Third, the good engineers can "see" things intuitively because things do operate with a pattern. Vorticies from protruding features... stress fractures from square holes in a beam... etc. This does feel like an area where spicy autocorrect can spicy autocorrect you to a useful answer.
Finally, cycle time for real world engineers is just like the cycle time for software engineers. Nobody wants to go back to the world where programmers submitted a deck of cards and got the printout back a week later.
The only real risk here is that somebody gets high on their own supply and decides that a large physics model is actually predictive and we don't need the same set of actual physical tests that validate the models.
I don't know what specific technology they're using, but remember that not all AL/ML implementations are LLMs.
Yeah, I was referring to spicy autocorrect in the more general sense of something that uses a faster statistical model to replace a slower theoretically derived exhaustive calculation.
If a physics simulation doesn’t agree exactly with experimental data, it is often difficult to figure out why and tweak the model until they agree. With AI, incorporating a few experimental examples into the training process is a lot more straightforward, and it’s not necessary to understand where exactly the model went wrong.
That's not too bad if it's only ever used as a rough guide in the early stages of design, with proper testing done later. But do we trust corporations not to get lazy and pressure their engineers to skip the accurate tests altogether, especially when they can then brag to their investors that AI is replacing expensive engineer time? What would Boeing's management want to do with this tech?
The regular old FEM based models can be quite misleading and when I had the chance to dig into them some years ago, it made me vaguely anxious. Except that nobody trusts the existing CAE solvers, there's always a process to verify that actually the structure does what you think it does.
Aerodynamics, at least the coefficient of drag, is actually really good for this because you can't cheat the air and it's mostly obvious when you screw it up. Which isn't true for flutter or the more structural details.
So, yeah, there is that risk, that they'll get high on their own supply. But thankfully the management already thinks that the current crop of CAE solvers are magical and so the credentialed professional engineers already know how to fight that battle for a lot of the structural details. (The long-suffering assembly line folk who are trying to assemble the airplane properly are, of course, a different matter and have had a lot less leverage)
Although, I'd also propose that there's a second risk, which is that the current validation process is oriented towards the ways with which the existing FEM models screw you up and it's likely that when the large physics model screws you up, it won't be the way FEM models do.

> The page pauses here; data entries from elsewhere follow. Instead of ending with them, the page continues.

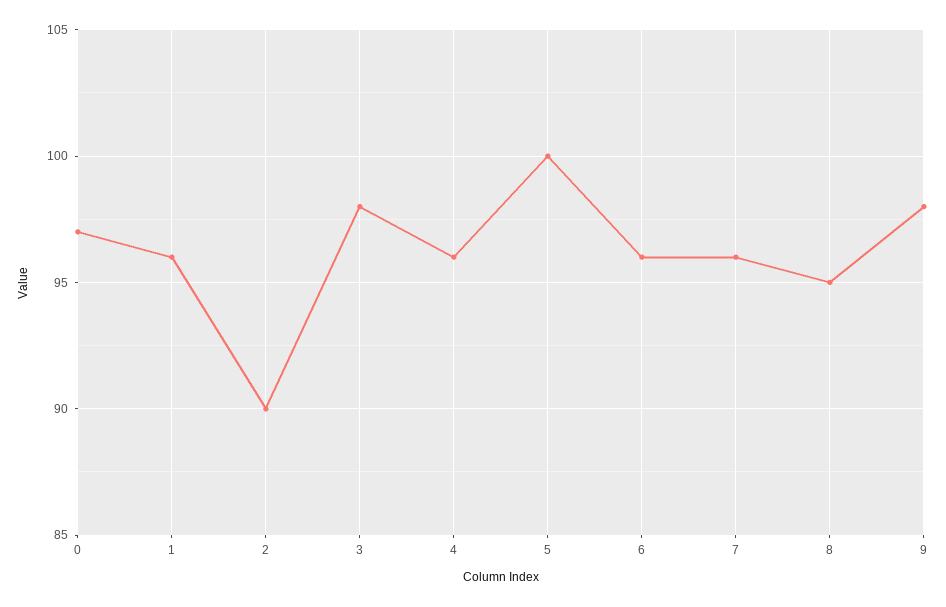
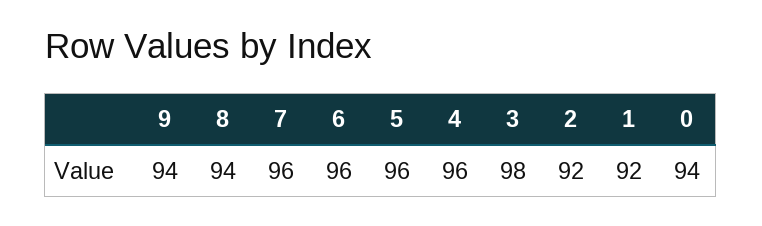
  {
-   "0": 97,
+   "0": 94,
-   "1": 96,
+   "1": 92,
-   "2": 90,
+   "2": 92,
    "3": 98,
    "4": 96,
-   "5": 100,
+   "5": 96,
    "6": 96,
    "7": 96,
-   "8": 95,
+   "8": 94,
-   "9": 98
+   "9": 94
  }

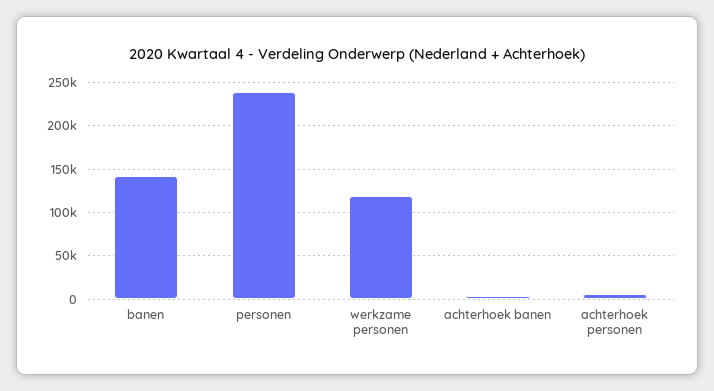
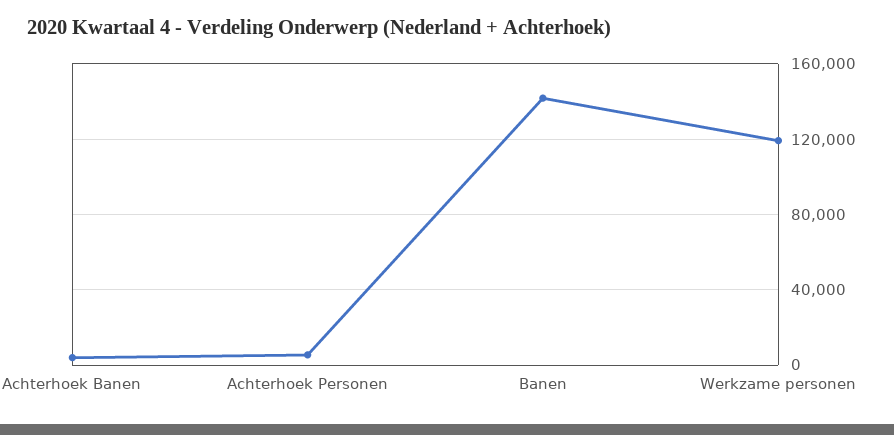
  {
    "banen": 140000,
-   "personen": 240000,
    "werkzame personen": 120000,
    "achterhoek banen": 5000,
    "achterhoek personen": 5000
  }

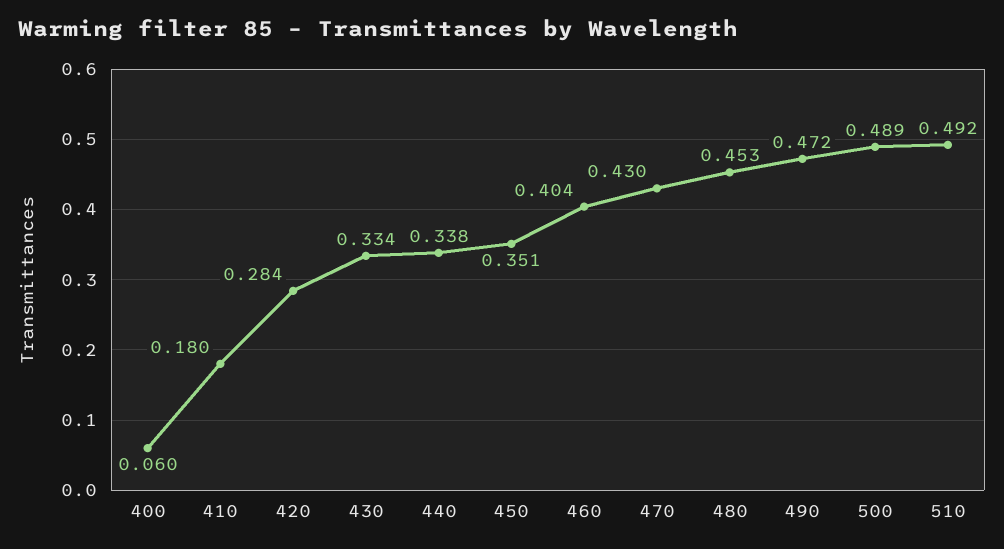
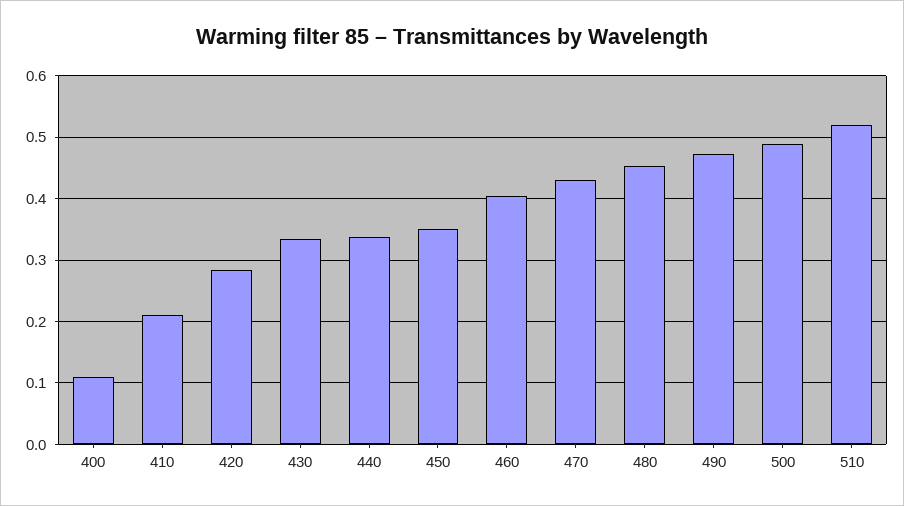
  {
-   "400": 0.06,
+   "400": 0.11,
-   "410": 0.18,
+   "410": 0.21,
    "420": 0.284,
    "430": 0.334,
    "440": 0.338,
    "450": 0.351,
    "460": 0.404,
    "470": 0.43,
    "480": 0.453,
    "490": 0.472,
    "500": 0.489,
-   "510": 0.492
+   "510": 0.52
  }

"According to our latest model, if you remove the doors from the aircraft entirely instead of waiting for them to come off midair, you can save about $0.007 of fuel per flight"
Well, who do I trust less? GM or AI?
And large physics models are simulations, aren't they?
Right? Like isn't this just a different algorithm at the end of the day? This just has an organic (as in a part of the design) way to skip parts of the equation with pressumed constants.
If you have to feed back empirical data to tweak and re-train the transformer/CNN-based model, then it really doesn't offer an advantage over traditional physics-based models. The goal should be to get rid of as many fudge factors as possible.
I mean, they're using AI for "polling" now so, why not?